### TO DO
1. Retype the stretch of the listing from the line containing "locality: The San" through the listing's last line, matching every character.
2. Extend the roasted beet and carrot salad recipe, picking up right after its final line.

───── GIVEN PASSAGE ─────

Description
A vibrant and flavorful Roasted Beets & Carrots Salad topped with creamy burrata cheese, toasted pine nuts, and a tangy balsamic mustard dressing. This easy-to-make recipe highlights roasted root vegetables with a luscious creamy texture from burrata, perfect for a light lunch or elegant side dish.
Ingredients
Scale
Roasted Vegetables
- 2 medium beets, peeled and sliced into rounds
- 2 large carrots, peeled and sliced into rounds
- 2 tablespoons olive oil (for roasting)
- Salt and pepper to taste
Salad & Dressing
- 2 balls burrata cheese (about 6 oz each)
- 1/4 cup toasted pine nuts (optional, for crunch)
- Fresh parsley or arugula (for garnish)
- 1 tablespoon balsamic vinegar
- 1 tablespoon Dijon mustard
- 1 teaspoon honey (optional, for sweetness)
- 3 tablespoons extra virgin olive oil (for dressing)
Instructions
- Preheat the Oven: Preheat your oven to 400°F (200°C) and line a baking sheet with parchment paper to prepare for roasting.
- Roast the Beets and Carrots: Arrange the sliced beets and carrots evenly on the lined baking sheet. Drizzle with 2 tablespoons olive oil, and season with salt and pepper to taste.
- Roast Until Tender: Place the baking sheet in the oven and roast for 25-30 minutes, flipping the vegetables halfway through cooking to ensure even caramelization. Roast until the vegetables are tender and slightly caramelized. Remove and set aside to cool slightly.
- Make the Dressing: In a small bowl, whisk together balsamic vinegar, Dijon mustard, honey (if using), and 3 tablespoons extra virgin olive oil until emulsified. Season with salt and pepper to taste.

───── SUPPLIED MATERIAL ─────

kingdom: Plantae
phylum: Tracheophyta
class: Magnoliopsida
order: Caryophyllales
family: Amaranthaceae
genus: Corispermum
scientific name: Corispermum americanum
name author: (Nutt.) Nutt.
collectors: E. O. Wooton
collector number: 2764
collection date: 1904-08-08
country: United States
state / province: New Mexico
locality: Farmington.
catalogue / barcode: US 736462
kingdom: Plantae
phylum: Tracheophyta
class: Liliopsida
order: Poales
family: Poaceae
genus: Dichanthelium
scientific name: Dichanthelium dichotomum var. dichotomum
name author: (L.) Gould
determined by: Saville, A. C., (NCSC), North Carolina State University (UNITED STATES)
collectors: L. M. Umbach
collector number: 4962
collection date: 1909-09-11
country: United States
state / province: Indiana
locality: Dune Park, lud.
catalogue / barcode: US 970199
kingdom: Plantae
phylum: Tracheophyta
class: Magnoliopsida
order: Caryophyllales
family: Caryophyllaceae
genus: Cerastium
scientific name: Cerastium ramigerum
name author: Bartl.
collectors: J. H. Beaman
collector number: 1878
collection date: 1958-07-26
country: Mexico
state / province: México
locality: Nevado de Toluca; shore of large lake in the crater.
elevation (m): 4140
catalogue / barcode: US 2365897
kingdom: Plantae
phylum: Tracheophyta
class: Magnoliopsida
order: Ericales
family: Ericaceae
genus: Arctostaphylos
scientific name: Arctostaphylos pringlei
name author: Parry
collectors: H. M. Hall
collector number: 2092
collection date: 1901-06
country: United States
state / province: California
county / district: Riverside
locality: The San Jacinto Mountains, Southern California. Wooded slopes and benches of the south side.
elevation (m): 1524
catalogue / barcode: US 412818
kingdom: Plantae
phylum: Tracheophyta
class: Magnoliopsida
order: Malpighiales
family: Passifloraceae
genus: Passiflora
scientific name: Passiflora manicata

─────

### EXERCISE ANSWERS
1.
locality: The San Jacinto Mountains, Southern California. Wooded slopes and benches of the south side.
elevation (m): 1524
catalogue / barcode: US 412818
kingdom: Plantae
phylum: Tracheophyta
class: Magnoliopsida
order: Malpighiales
family: Passifloraceae
genus: Passiflora
scientific name: Passiflora manicata

2.
- Assemble the Salad: Arrange the roasted beets and carrots on a large serving platter. Tear the burrata cheese into pieces and distribute it over the roasted vegetables evenly.
- Add Toppings and Dressing: Drizzle the prepared dressing over the salad. Sprinkle with toasted pine nuts if using, and garnish with fresh parsley or arugula for added freshness and color.
- Serve Immediately: Serve the salad immediately to enjoy the contrast of warm roasted vegetables and cool creamy burrata, along with the crunchy pine nuts and fresh herbs.
Notes
- For extra flavor, you can sprinkle some fresh thyme or rosemary on the vegetables before roasting.
- Toast pine nuts carefully over low heat to avoid burning and achieve best crunch.
- Burrata is best served fresh; add it just before serving to maintain its creamy texture.
- This salad can be served warm or at room temperature.
- Honey in the dressing is optional and can be omitted for a less sweet vinaigrette.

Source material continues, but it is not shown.